[Exercise brief]
Down to the last line, print the entries below exactly, and keep every picture out of the copy.

[Records]
* * *

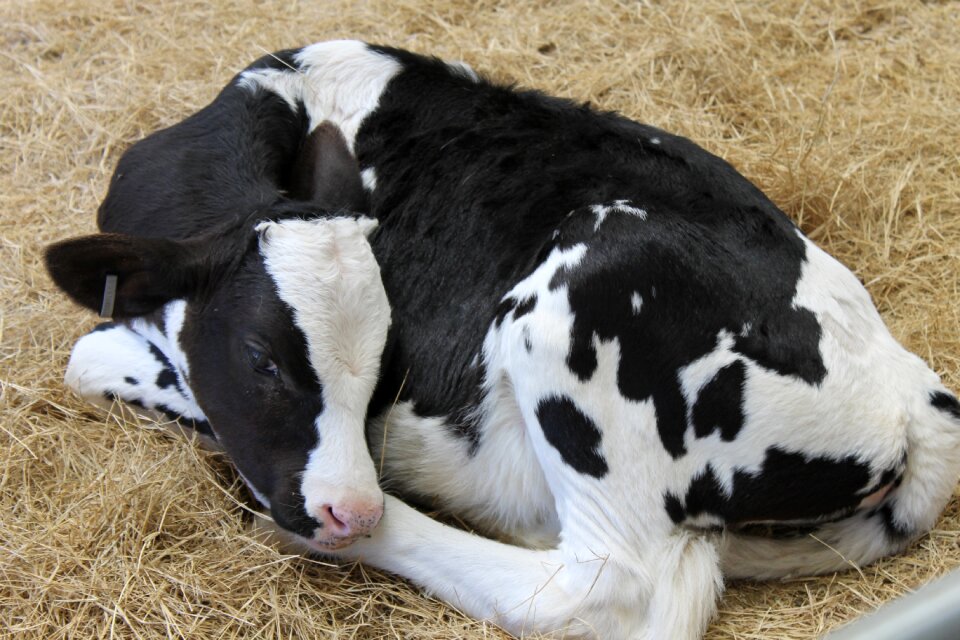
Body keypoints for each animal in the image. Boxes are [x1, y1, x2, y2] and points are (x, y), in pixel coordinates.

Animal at [47, 42, 960, 636]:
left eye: (387, 366)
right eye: (261, 358)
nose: (349, 507)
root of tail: (915, 393)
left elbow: (91, 354)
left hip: (581, 299)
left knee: (615, 589)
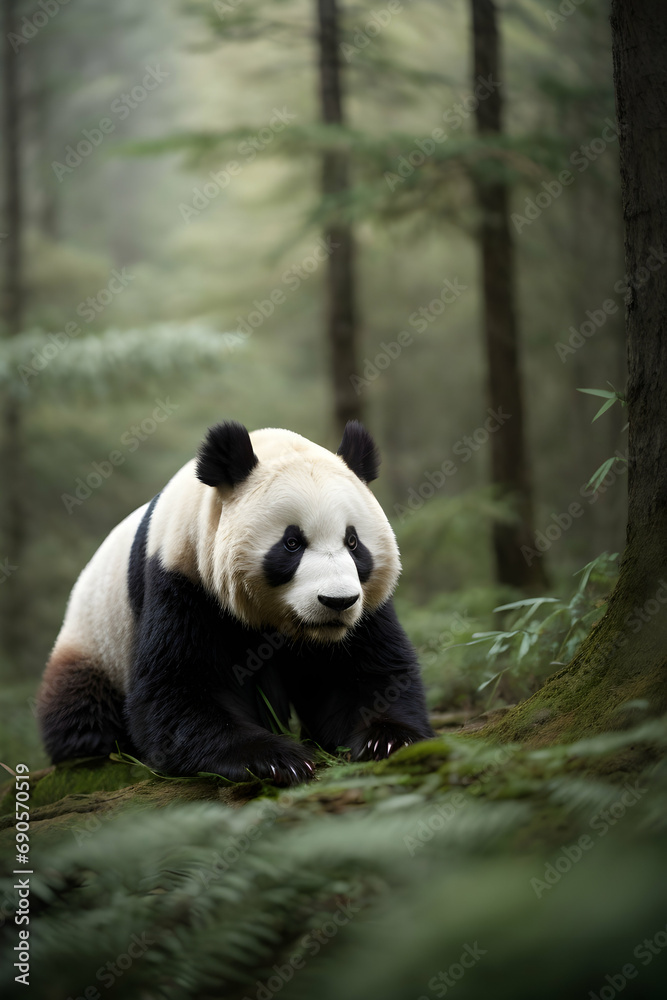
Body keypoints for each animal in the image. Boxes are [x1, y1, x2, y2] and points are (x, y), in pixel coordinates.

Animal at [38, 420, 433, 785]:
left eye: (353, 542)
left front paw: (388, 740)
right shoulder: (182, 577)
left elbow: (367, 671)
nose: (337, 602)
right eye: (292, 543)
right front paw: (275, 759)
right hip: (94, 640)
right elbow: (180, 687)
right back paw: (94, 757)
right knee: (81, 706)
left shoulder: (365, 610)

* * *

[Response]
Body keypoints for each animal in the image. Boxes are [x1, y1, x2, y2] and points are (x, y), in pixel coordinates.

Animal at [47, 42, 960, 636]:
left eye: (387, 366)
right eye: (261, 358)
nose: (349, 507)
root of tail: (915, 393)
left elbow: (91, 354)
left hip: (581, 299)
left knee: (615, 589)
Body keypoints for each animal in the image. Boxes are [x1, y1, x2, y2] and points are (x, y), in pixel coordinates.

Animal at [38, 420, 433, 785]:
left eye: (353, 542)
left front paw: (388, 740)
right shoulder: (182, 577)
left elbow: (367, 671)
nose: (337, 602)
right eye: (292, 543)
right front paw: (275, 759)
right hip: (94, 640)
right elbow: (180, 687)
right back paw: (94, 757)
right knee: (81, 706)
left shoulder: (365, 610)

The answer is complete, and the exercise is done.